Hace algo menos de tres años, coincidiendo con el bicentenario de la muerte de Jovellanos, la televisión local de Navia emitió una pequeña representación teatral sobre el desembarco y muerte de nuestra más descollante figura de la Ilustración en la localidad naviega de Puerto de Vega.
La arribada se produjo porque la singladura entre Gijón y Ribadeo no fue posible a causa del temporal marítimo, que convirtió un viaje de horas en ocho días de temeraria navegación en medio de una prolongada galerna.
El entremés glosaba de modo divulgativo el pensamiento de Jovellanos, cuya búsqueda de un porvenir alternativo para España, que rebasara los estrechos límites del oscurantismo más reaccionario y no se intrincara tampoco en las corrientes revolucionarias, le deparó presidio en la isla de Mallorca y adversidades de toda guisa. También se ganó la animadversión del francés invasor, pues no quiso ser ministro del rey José Bonaparte. Huyendo precisamente de los franceses, que habían ocupado Gijón en 1811, salió Jovellanos de su querida ciudad natal en un quechamarín vizcaíno – el Volante- , con el afán soñado de llegar desde Ribadeo a Inglaterra, país al que quiso tener por segunda patria por admirar su modelo político y contar allí con la amistad de su muy apreciado lord Holland.
Coincidiendo precisamente con las continuadas jornadas de temporal que se vivieron días atrás en el litoral asturiano, leí con delectación la interesante novela de Juan Pedro Aparicio recién publicada, que recrea esa azarosa travesía y aproxima con certero trazo literario la personalidad humana e intelectual del patricio gijonés, sobre la que hay tantas lagunas. Tal como señala el autor, poco se sabe de sus relaciones amorosas; nada, de las causas de su encarcelamiento por órdenes del todopoderoso Manuel Godoy, y muy poco acerca del envenenamiento que sufrió siendo ministro de Gracia y Justicia de Carlos IV.
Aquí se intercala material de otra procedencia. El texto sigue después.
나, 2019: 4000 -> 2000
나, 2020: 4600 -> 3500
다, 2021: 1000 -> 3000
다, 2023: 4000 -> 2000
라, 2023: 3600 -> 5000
En ese sentido, Nuestros hijos volarán con el siglo* -título del libro- solo nos va a permitir el conocimiento de las querencias sentimentales que evoca en Jovellanos el recuerdo de la jovencísima Ramona, paseando los dos por las riberas del Bernesga mientras hablan de la Utopía de Tomás Moro, pero sí contribuirá a ver reflejados durante la travesía del Volante los sentimientos e idearios, miserias y avatares que conformaban la España de su tiempo, tan agitada como la mar sobre la que navegan los personajes y cuya furia podría acabar con su naufragio. Los refugiados viven en el letargo de una noche sin mañana, que para su protagonista es en cierto modo una semblanza de su país. En medio de esa zozobra, anciano y enfermo, Jovellanos trata de consolarse con la memoria de su instituto gijonés: “¡Oh Dios! –reflexiona entre la razón y el delirio que le ocasiona la fiebre-, si al menos fuera a quedar como símbolo de lo que había querido para los españoles: sustituir el adoctrinamiento por la instrucción y así mejorar la vida de mis conciudadanos”.
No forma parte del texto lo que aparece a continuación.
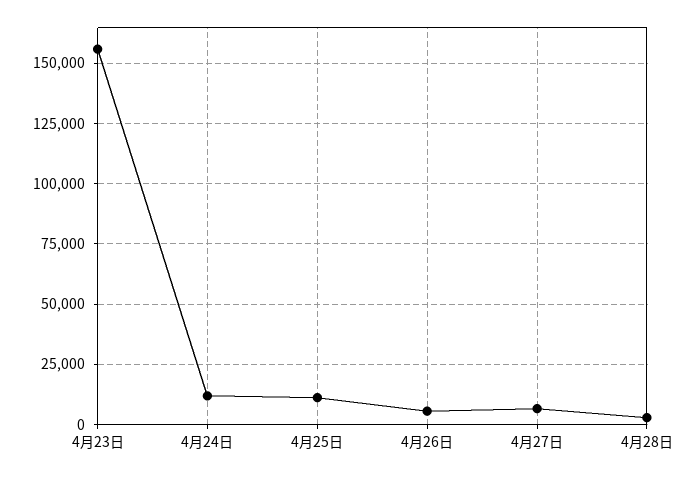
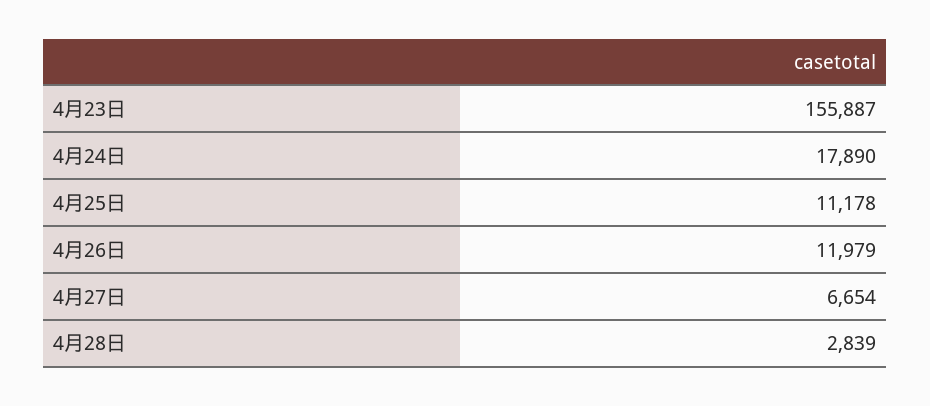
4月24日: 12500 -> 17890
4月26日: 5000 -> 11979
La novela del escritor leonés llena de jugoso contenido aquel último viaje de Jovellanos y cuanto se describe y expresa en ella se ciñe con eficaz verosimilitud a los soliloquios y conversaciones que pudo haber mantenido en ese tormentoso tránsito, equivalentes a los que años después tendrían otros exiliados en similares circunstancias y hasta bien entrado el siglo XX. El libro concluye con una segunda parte, mucho más breve, en la que Aparicio sitúa una corta trama contemporánea, con la que quiere mostrar –según el propio autor- el ambiente intelectual, libre y abierto -tan distante del que dejaba atrás en su viaje-, que esperaba a Jovellanos de haber llegado a Londres y contactado con su buen amigo Holland, cuya más axiomática crítica sobre España había sido afirmar que nuestro país no había sabido modernizarse.
“Lo que importa de Jovellanos hoy -dice el personaje que en esa segunda parte está investigando en su vida para redactar el libro sobre el último viaje del polígrafo gijonés-, para desgracia de los españoles, es que muchos de los objetivos por los que él luchó apenas se han conseguido o se han conseguido de muy torcida manera. Muchos de esos estorbos, que obstaculizaban nuestro desarrollo político y económico, ahí siguen casi intactos.” Entre otros -cómo no-, los de esa galernas o borrascas de adoctrinamiento que siguen haciendo procelosa la mar que lleva al puerto de la instrucción. La mar de Jovellanos.